PHILADELPHIA - It's well known that the human body functions on a 24-hour, or circadian, schedule. The up-and-down daily cycles of a long-studied clock protein called Rev-erb coordinates the ebb and flow of gene expression by tightening and loosening loops in chromosomes, according to new research from the Perelman School of Medicine at the University of Pennsylvania. The findings appear online this week in Science.
Over the last 15-plus years, a team led by the new study's senior author Mitchell A. Lazar, MD, PhD, director of Penn's Institute for Diabetes, Obesity, and Metabolism, has been teasing out the versatile role of Rev-erb in maintaining daily cycles of the body's molecular clock, metabolism, and even brain health.
"Many studies, including this one, point to a link between the human internal clock and such metabolic disorders as obesity and diabetes," Lazar said. "Proteins such as Rev-erb are the gears of the clock and understanding their role is important for investigating these and many other diseases."
Human physiology works on a 24-hour cycle of gene expression (when the chromosome coding region is translated by RNA and then transcribed to make protein) and is controlled by the body's molecular clock. Core clock proteins activate or repress protein complexes that physically loop one part of a chromosome to become adjacent to a distant part of the same chromosome.

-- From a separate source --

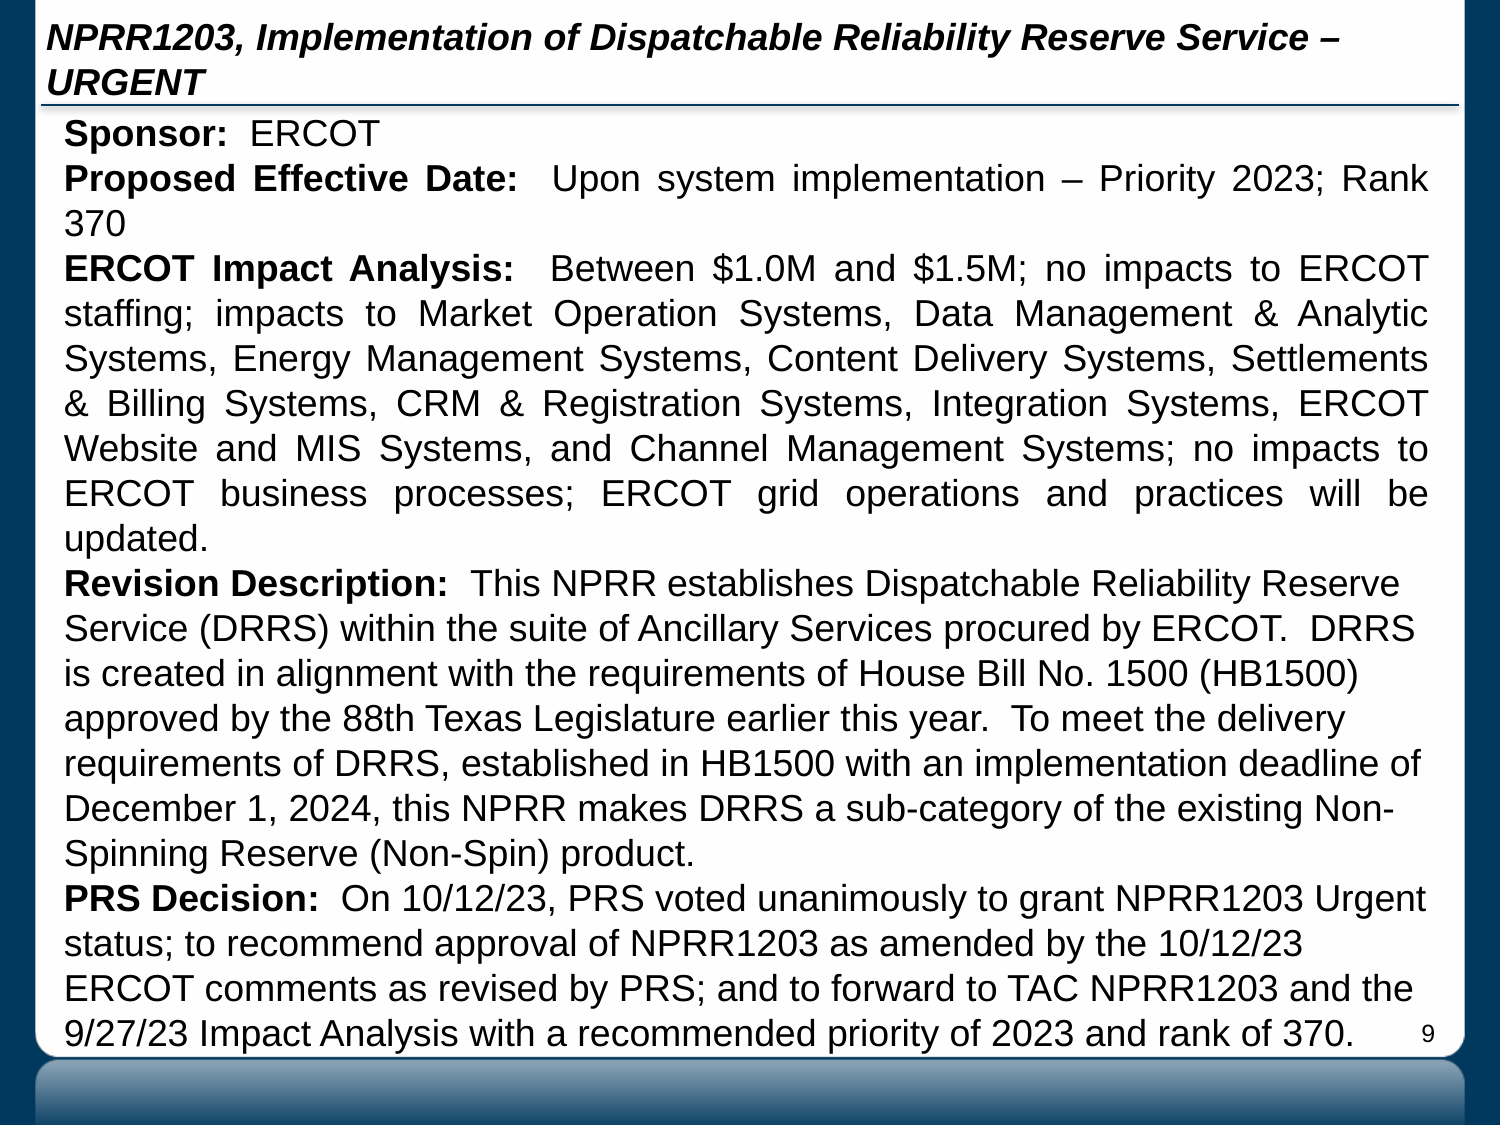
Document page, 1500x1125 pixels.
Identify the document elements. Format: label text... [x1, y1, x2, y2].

title NPRR1203, Implementation of Dispatchable Reliability Reserve Service – URGENT [31, 20, 1464, 97]
text_box Sponsor: ERCOT Proposed Effective Date: Upon system implementation – Priority 2023; Rank 370 ERCOT Impact Analysis: Between $1.0M and $1.5M; no impacts to ERCOT staffing; impacts to Market Operation Systems, Data Management & Analytic Systems, Energy Management Systems, Content Delivery Systems, Settlements & Billing Systems, CRM & Registration Systems, Integration Systems, ERCOT Website and MIS Systems, and Channel Management Systems; no impacts to ERCOT business processes; ERCOT grid operations and practices will be updated. Revision Description: This NPRR establishes Dispatchable Reliability Reserve Service (DRRS) within the suite of Ancillary Services procured by ERCOT. DRRS is created in alignment with the requirements of House Bill No. 1500 (HB1500) approved by the 88th Texas Legislature earlier this year. To meet the delivery requirements of DRRS, established in HB1500 with an implementation deadline of December 1, 2024, this NPRR makes DRRS a sub-category of the existing Non-Spinning Reserve (Non-Spin) product. PRS Decision: On 10/12/23, PRS voted unanimously to grant NPRR1203 Urgent status; to recommend approval of NPRR1203 as amended by the 10/12/23 ERCOT comments as revised by PRS; and to forward to TAC NPRR1203 and the 9/27/23 Impact Analysis with a recommended priority of 2023 and rank of 370. [11, 101, 1444, 1062]
picture [35, 0, 1465, 1125]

The Penn team showed that daily oscillations of Rev-erb control gene expression in the mouse liver via interactions between on-and-off regions on the same chromosome. Previous work from the team demonstrated that by 5 p.m., Rev-erb increases to its highest concentration in mouse liver, where it turns off certain genes and therefore protein transcription. But as the day turns to night, its concentration steadily decreases and nearly vanishes from the liver by 5 a.m.
Without Rev-erb around, expression of its target genes returns. And this process repeats normally, day after day. Other researchers have established that activator proteins drive the formation of chromosome loops to turn on genes; however, how repressor proteins such as Rev-erb regulate their part in turning off gene expression has remained unanswered, until now.
In this study, the team demonstrated that Rev-erb represses transcription by loosening chromosome loops. Rev-erb kicks out the protein complexes that bridge the distant regions of the chromosome, thereby destabilizing the loop and turning off the gene.
"The mechanisms by which Rev-erb loosens loops in DNA, leading to circadian repression of transcription, are likely to apply to other clock proteins," Lazar said. Recent studies have tied Rev-erb to cancer and cardiovascular disease. The team aims to look at new drugs that affect chromosome looping to see how it may affect gene expression in cancer cells and tissues other than the liver.
Other authors are Yong Hoon Kim, an MD-PhD student in the Cell and Molecular Biology Program, and Sajid Marhon, a postdoctoral fellow in the laboratory of Kyoung-Jae Won in the department of Genetics, as well as Yuxiang Zhang, David Steger, and Kyoung-Jae Won, all from Penn.
This work was supported by the National Institutes of Health (R01 DK45586, NIH R01 DK106027, NIH T32GM007170, T32 GM008216, F30 DK112507) and the JPB Foundation.
Penn Medicine is one of the world's leading academic medical centers, dedicated to the related missions of medical education, biomedical research, and excellence in patient care. Penn Medicine consists of the Raymond and Ruth Perelman School of Medicine at the University of Pennsylvania (founded in 1765 as the nation's first medical school) and the University of Pennsylvania Health System, which together form a $7.8 billion enterprise.
The Perelman School of Medicine has been ranked among the top five medical schools in the United States for the past 20 years, according to U.S. News & World Report's survey of research-oriented medical schools. The School is consistently among the nation's top recipients of funding from the National Institutes of Health, with $405 million awarded in the 2017 fiscal year.
The University of Pennsylvania Health System's patient care facilities include: The Hospital of the University of Pennsylvania and Penn Presbyterian Medical Center -- which are recognized as one of the nation's top "Honor Roll" hospitals by U.S. News & World Report -- Chester County Hospital; Lancaster General Health; Penn Medicine Princeton Health; Penn Wissahickon Hospice; and Pennsylvania Hospital - the nation's first hospital, founded in 1751. Additional affiliated inpatient care facilities and services throughout the Philadelphia region include Good Shepherd Penn Partners, a partnership between Good Shepherd Rehabilitation Network and Penn Medicine, and Princeton House Behavioral Health, a leading provider of highly skilled and compassionate behavioral healthcare.
Penn Medicine is committed to improving lives and health through a variety of community-based programs and activities. In fiscal year 2017, Penn Medicine provided $500 million to benefit our community.